Dr. Charash then set about soliciting donations from hospitals in his own backyard, New York City. It was a tall order. He and his small staff (one doctor, five staffers) needed to gather the surplus supplies and equipment, find a place to store it, recruit volunteers to inventory the items, and then enlist trucking and shipping companies to move the donations overseas. To find his supplies, he turned to hospitals, corporations, pharmaceutical companies, and even medical meetings. He found government and non-governmental organization partners willing to help him identify hospitals in need of and willing to receive the supplies.
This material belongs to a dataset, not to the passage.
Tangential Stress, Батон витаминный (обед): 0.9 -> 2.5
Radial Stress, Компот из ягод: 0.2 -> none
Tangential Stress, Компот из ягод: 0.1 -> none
And, once identified, his team of volunteers began the process of matching the need with the goods collected, utilizing an online ordering system to supply the hospitals in Africa.
The Clinton name helped the cause enormously. In March, 2006, Dr. Charash reported to the Clinton Global Initiative (CGI) “the prestige of being a CGI commitment has opened many corporate doors that I do not necessarily believe would have opened without being identified with this effort.” Those open doors, coupled with Dr. Charash’s persistence, set Doc to Dock in motion.
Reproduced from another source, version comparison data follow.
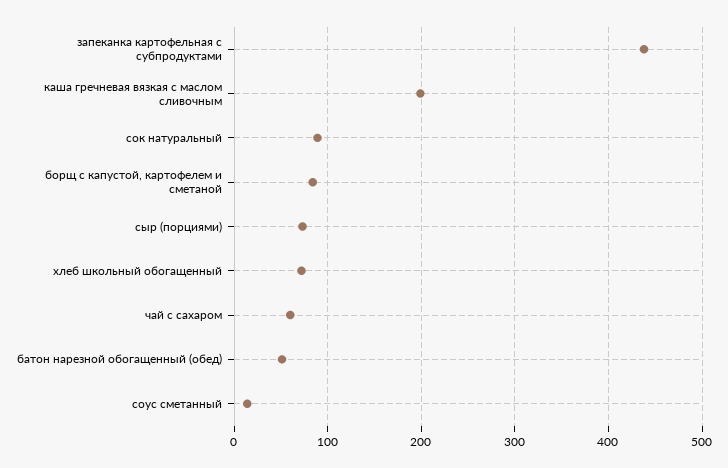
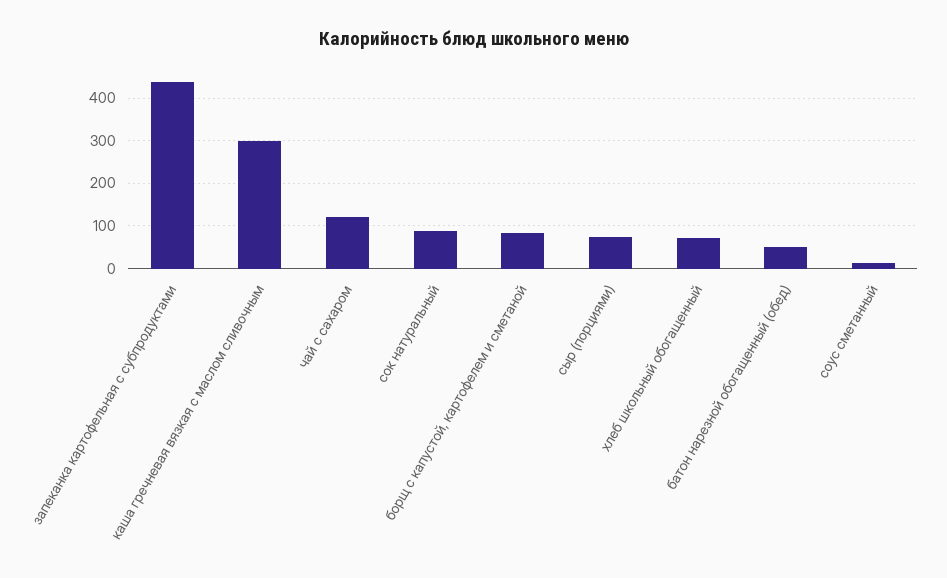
каша гречневая вязкая с маслом сливочным: 200 -> 300
чай с сахаром: 60 -> 120

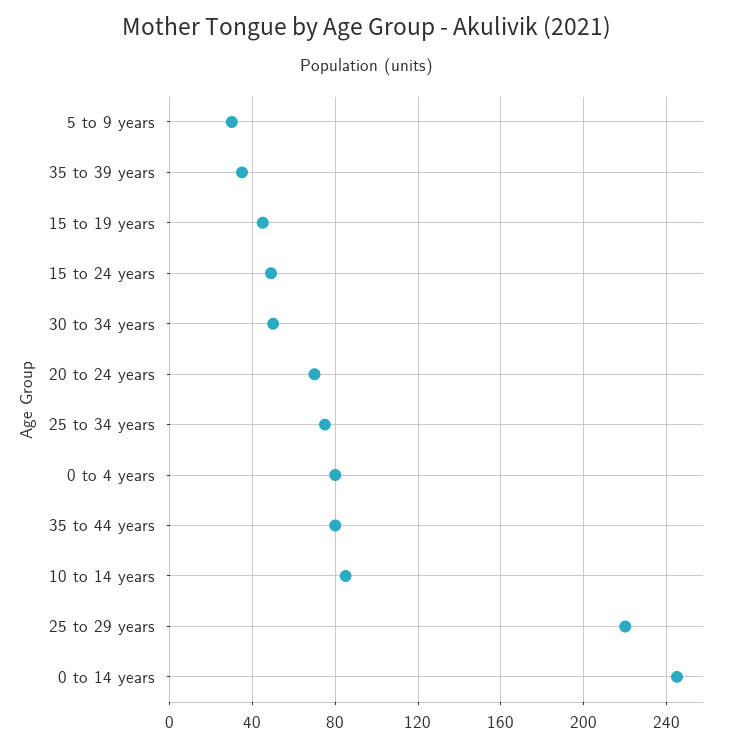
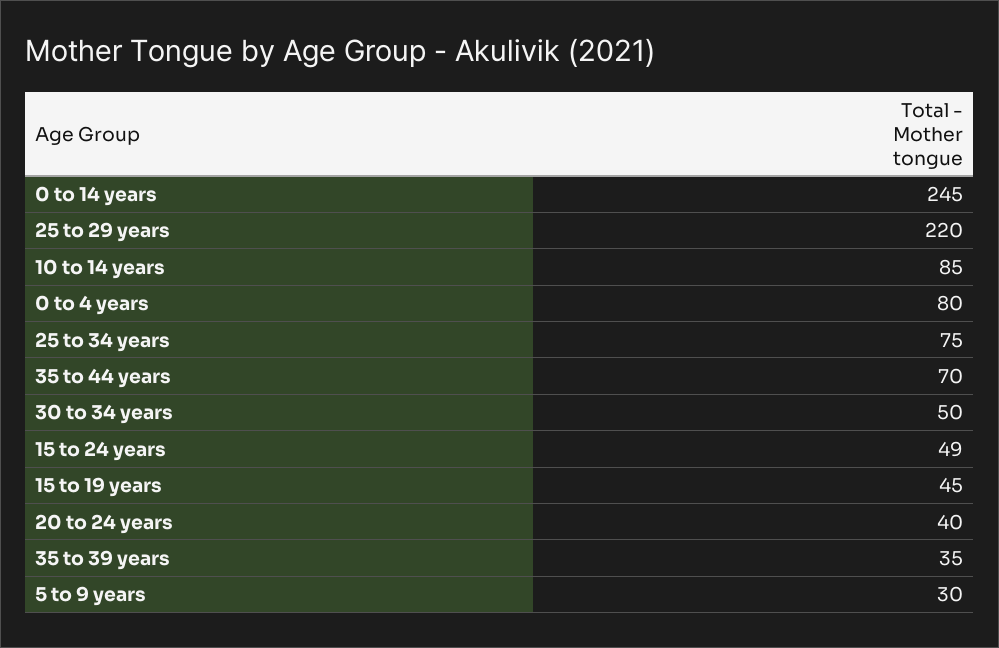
20 to 24 years: 70 -> 40
35 to 44 years: 80 -> 70

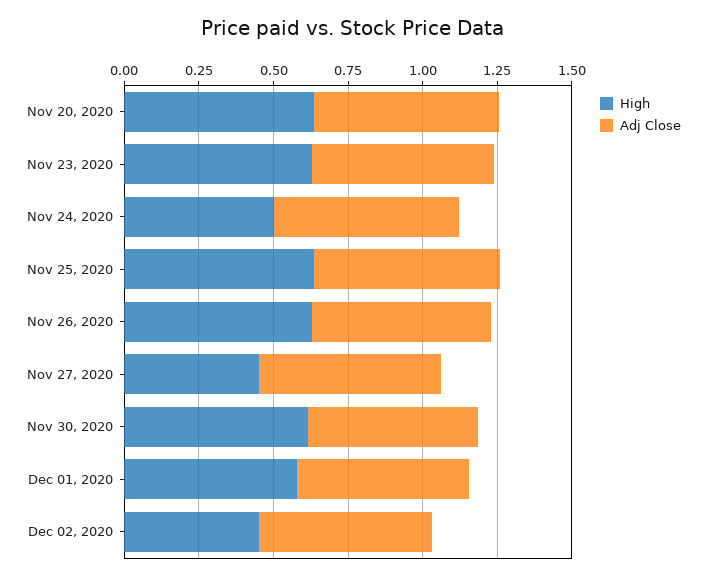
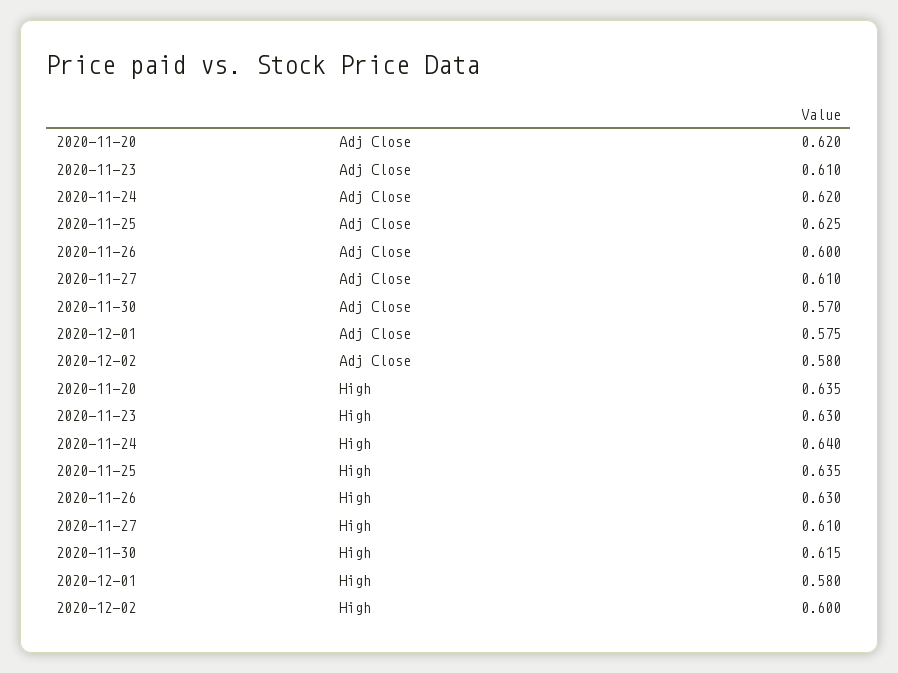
High, Nov 24, 2020: 0.5 -> 0.64
High, Nov 27, 2020: 0.45 -> 0.61
High, Dec 02, 2020: 0.45 -> 0.6

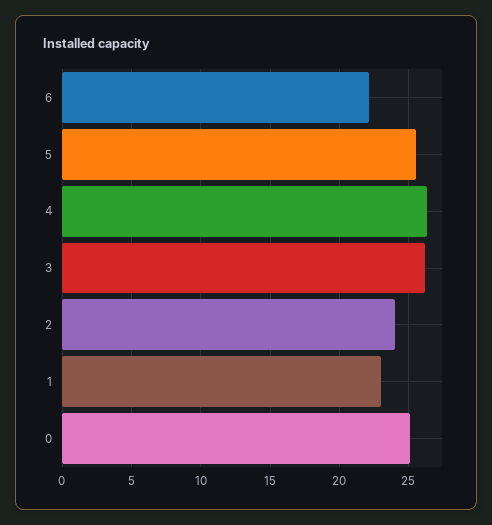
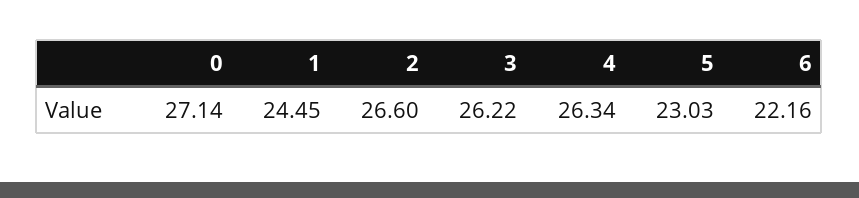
5: 25.5 -> 23.03
2: 24 -> 26.6
1: 23 -> 24.45
0: 25 -> 27.14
It is proving a worthwhile voyage. One of the first partners to jump on board was Franklin Hospital in Valley Stream, N.Y., which is a part of the 305-bed North Shore Hospital System. Mary Hynes, a perioperative nurse educator, long had been discouraged by the waste of perfectly good supplies, some never even opened or routinely discarded from operating room packs. “I embraced it the nanosecond I heard it. We’d been wanting something for so long,” Hynes says. “For years, we had been throwing out stuff. It was almost criminal.”
Super Simple System
The Doc to Dock system is simple. Bright, electric-blue recycling barrels, emblazoned with the Doc to Dock logo, are stationed in the operating room and other easily accessible areas where hospital personnel can toss surplus supplies. Wrapped, sterile items, such as latex gloves, suture packs, scalpels, and bandages, routinely are overstocked in customized sterile packs as a bit of surgical “insurance.” Anything not used is discarded, still in a sterile wrap. “If a case is cancelled or something else happens,” Hynes says, “there is a sterile field with hundreds of dollars worth of supplies, which could not be reused. Everything has to be discarded and thrown away. You can’t reprocess it because there is too much liability involved.”
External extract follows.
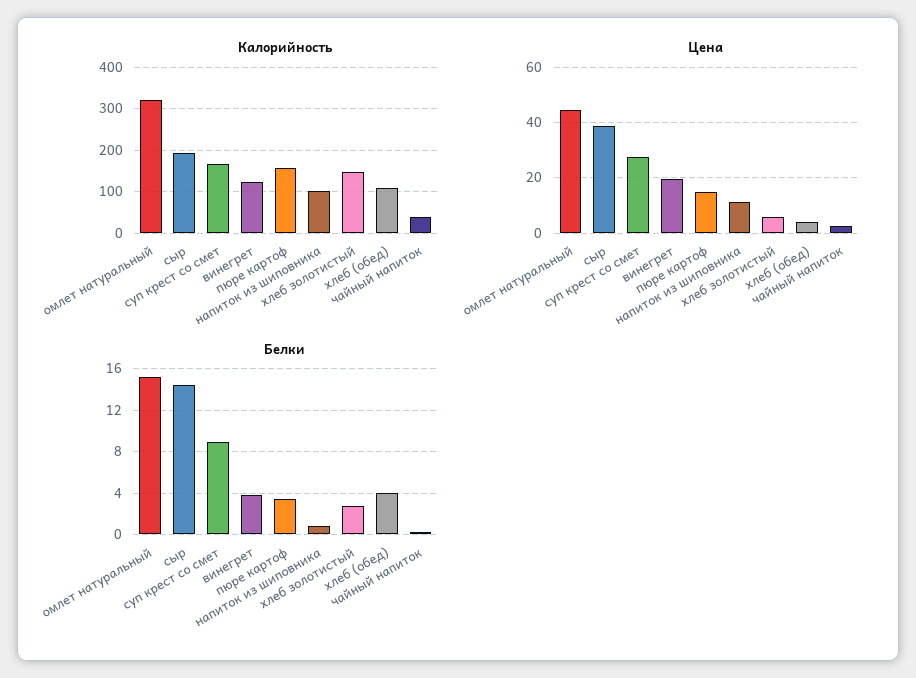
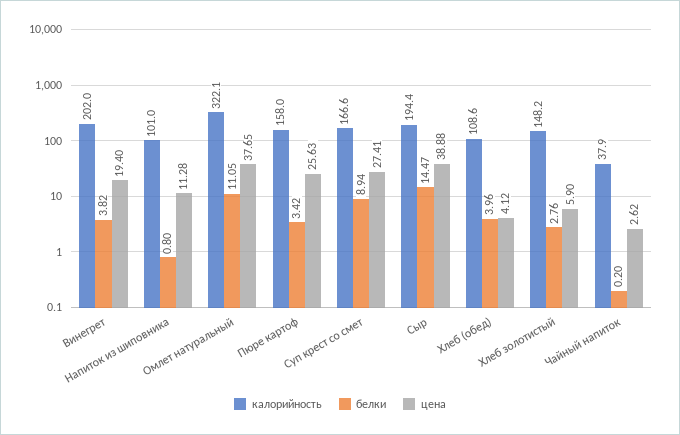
Калорийность, винегрет: 120 -> 202
Цена, омлет натуральный: 45 -> 37.65
Цена, пюре картоф: 15 -> 25.63
Белки, омлет натуральный: 15 -> 11.05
When Hynes switched jobs a few months ago, she transported her enthusiasm for Doc to Dock with her to the 371-bed Southside Hospital in Bay Shore, N.Y. Aided by a documentary DVD, which she showed her new colleagues, she instituted the Doc to Dock program at her new hospital. To date, the operating room and radiology department are donating excess supplies, and Hynes is planning to talk to the delivery room nurses soon.
“The barrels get filled right up,” Hynes explains. “This one hospital fills about six bins a week. Every two weeks, I call a trucker to pick them up.” Doc to Dock has arrangements with a dozen New York-area hospitals, thus far, including partnerships with the North Shore System and the Greater New York Hospital Association.